'''

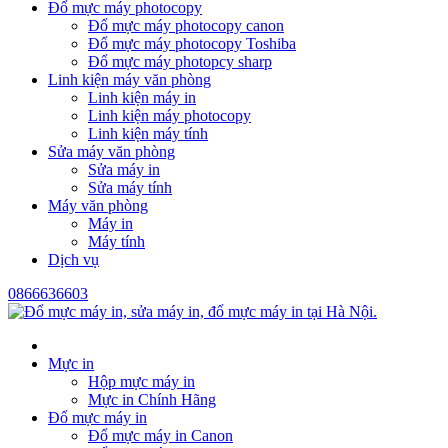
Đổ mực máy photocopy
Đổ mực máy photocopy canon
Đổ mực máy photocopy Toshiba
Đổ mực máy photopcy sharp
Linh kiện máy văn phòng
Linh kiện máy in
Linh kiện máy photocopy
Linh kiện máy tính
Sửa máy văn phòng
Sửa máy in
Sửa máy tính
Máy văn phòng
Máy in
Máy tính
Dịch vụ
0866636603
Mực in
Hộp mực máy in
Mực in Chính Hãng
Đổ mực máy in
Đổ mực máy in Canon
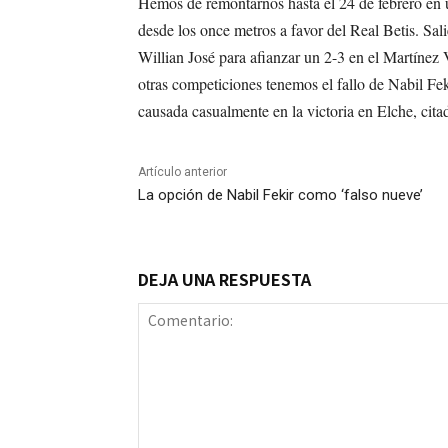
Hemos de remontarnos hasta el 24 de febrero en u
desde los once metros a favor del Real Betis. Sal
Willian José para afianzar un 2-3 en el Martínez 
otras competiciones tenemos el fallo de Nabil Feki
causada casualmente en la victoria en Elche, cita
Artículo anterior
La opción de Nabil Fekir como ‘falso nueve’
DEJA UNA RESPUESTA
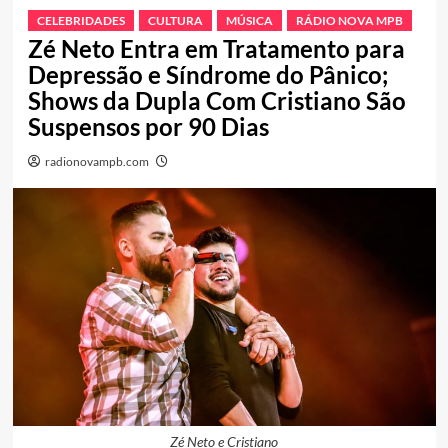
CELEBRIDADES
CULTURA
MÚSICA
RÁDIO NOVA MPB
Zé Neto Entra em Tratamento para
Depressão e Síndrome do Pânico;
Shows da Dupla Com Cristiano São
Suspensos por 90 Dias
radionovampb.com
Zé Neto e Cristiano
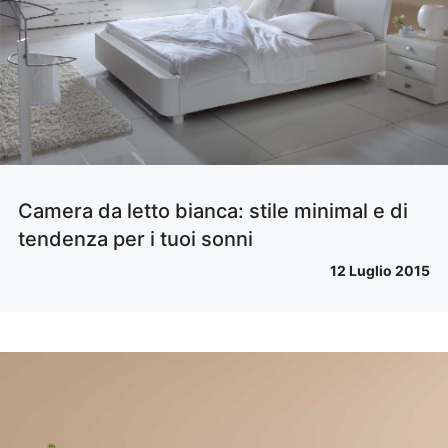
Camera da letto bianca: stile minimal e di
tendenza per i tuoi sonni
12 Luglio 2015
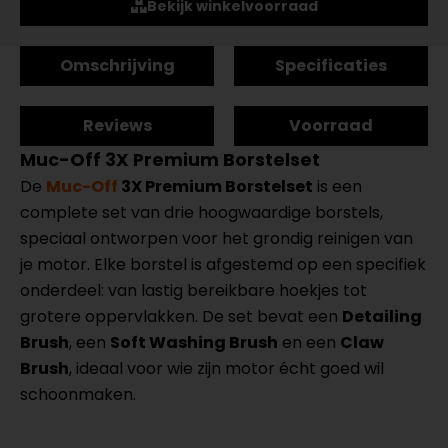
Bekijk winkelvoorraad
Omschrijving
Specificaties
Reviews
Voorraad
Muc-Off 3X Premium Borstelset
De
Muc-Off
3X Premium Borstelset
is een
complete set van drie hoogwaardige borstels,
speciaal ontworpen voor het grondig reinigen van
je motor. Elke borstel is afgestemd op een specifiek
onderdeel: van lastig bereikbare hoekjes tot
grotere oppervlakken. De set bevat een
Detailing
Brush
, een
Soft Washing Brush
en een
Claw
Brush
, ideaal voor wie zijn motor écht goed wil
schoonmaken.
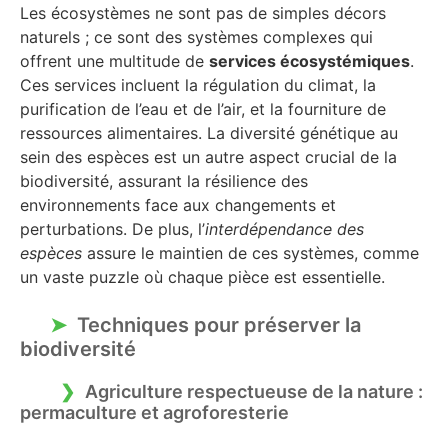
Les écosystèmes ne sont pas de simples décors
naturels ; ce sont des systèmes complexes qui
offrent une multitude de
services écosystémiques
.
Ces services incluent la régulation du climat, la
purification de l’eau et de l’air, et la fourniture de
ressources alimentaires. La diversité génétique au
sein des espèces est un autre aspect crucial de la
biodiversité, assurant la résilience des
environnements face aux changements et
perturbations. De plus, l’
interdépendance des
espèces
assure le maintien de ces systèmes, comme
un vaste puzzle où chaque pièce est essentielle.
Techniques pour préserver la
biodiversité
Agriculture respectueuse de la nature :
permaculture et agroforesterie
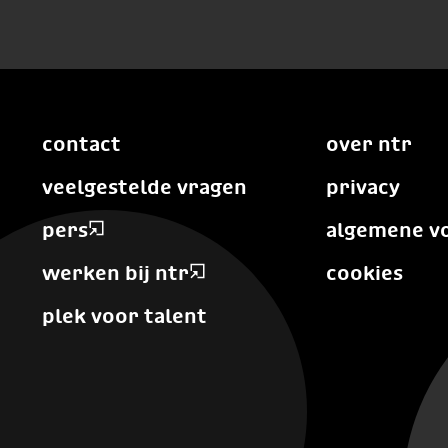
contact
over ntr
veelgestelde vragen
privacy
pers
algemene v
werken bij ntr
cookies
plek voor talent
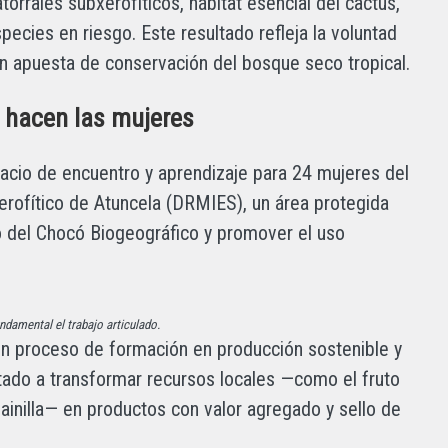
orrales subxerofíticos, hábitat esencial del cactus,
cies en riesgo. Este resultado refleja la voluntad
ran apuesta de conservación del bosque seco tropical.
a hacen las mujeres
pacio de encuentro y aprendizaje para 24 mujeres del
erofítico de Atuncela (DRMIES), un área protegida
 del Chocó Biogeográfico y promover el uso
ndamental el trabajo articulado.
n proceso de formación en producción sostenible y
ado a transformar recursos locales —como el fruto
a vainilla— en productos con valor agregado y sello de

'''

TASK REQUIREMENTS
Reproduce the text of the data above, changing every "Brush" to "Borstel" and keeping everything else the same. Omit the pictures from your answer.

REPLY
Đổ mực máy photocopy
Đổ mực máy photocopy canon
Đổ mực máy photocopy Toshiba
Đổ mực máy photopcy sharp
Linh kiện máy văn phòng
Linh kiện máy in
Linh kiện máy photocopy
Linh kiện máy tính
Sửa máy văn phòng
Sửa máy in
Sửa máy tính
Máy văn phòng
Máy in
Máy tính
Dịch vụ
0866636603
Mực in
Hộp mực máy in
Mực in Chính Hãng
Đổ mực máy in
Đổ mực máy in Canon
Hemos de remontarnos hasta el 24 de febrero en u
desde los once metros a favor del Real Betis. Sal
Willian José para afianzar un 2-3 en el Martínez 
otras competiciones tenemos el fallo de Nabil Feki
causada casualmente en la victoria en Elche, cita
Artículo anterior
La opción de Nabil Fekir como ‘falso nueve’
DEJA UNA RESPUESTA
CELEBRIDADES
CULTURA
MÚSICA
RÁDIO NOVA MPB
Zé Neto Entra em Tratamento para
Depressão e Síndrome do Pânico;
Shows da Dupla Com Cristiano São
Suspensos por 90 Dias
radionovampb.com
Zé Neto e Cristiano
Camera da letto bianca: stile minimal e di
tendenza per i tuoi sonni
12 Luglio 2015
Bekijk winkelvoorraad
Omschrijving
Specificaties
Reviews
Voorraad
Muc-Off 3X Premium Borstelset
De
Muc-Off
3X Premium Borstelset
is een
complete set van drie hoogwaardige borstels,
speciaal ontworpen voor het grondig reinigen van
je motor. Elke borstel is afgestemd op een specifiek
onderdeel: van lastig bereikbare hoekjes tot
grotere oppervlakken. De set bevat een
Detailing
Borstel
, een
Soft Washing Borstel
en een
Claw
Borstel
, ideaal voor wie zijn motor écht goed wil
schoonmaken.
Les écosystèmes ne sont pas de simples décors
naturels ; ce sont des systèmes complexes qui
offrent une multitude de
services écosystémiques
.
Ces services incluent la régulation du climat, la
purification de l’eau et de l’air, et la fourniture de
ressources alimentaires. La diversité génétique au
sein des espèces est un autre aspect crucial de la
biodiversité, assurant la résilience des
environnements face aux changements et
perturbations. De plus, l’
interdépendance des
espèces
assure le maintien de ces systèmes, comme
un vaste puzzle où chaque pièce est essentielle.
Techniques pour préserver la
biodiversité
Agriculture respectueuse de la nature :
permaculture et agroforesterie
contact
over ntr
veelgestelde vragen
privacy
pers
algemene v
werken bij ntr
cookies
plek voor talent
orrales subxerofíticos, hábitat esencial del cactus,
cies en riesgo. Este resultado refleja la voluntad
ran apuesta de conservación del bosque seco tropical.
a hacen las mujeres
pacio de encuentro y aprendizaje para 24 mujeres del
erofítico de Atuncela (DRMIES), un área protegida
 del Chocó Biogeográfico y promover el uso
ndamental el trabajo articulado.
n proceso de formación en producción sostenible y
ado a transformar recursos locales —como el fruto
a vainilla— en productos con valor agregado y sello de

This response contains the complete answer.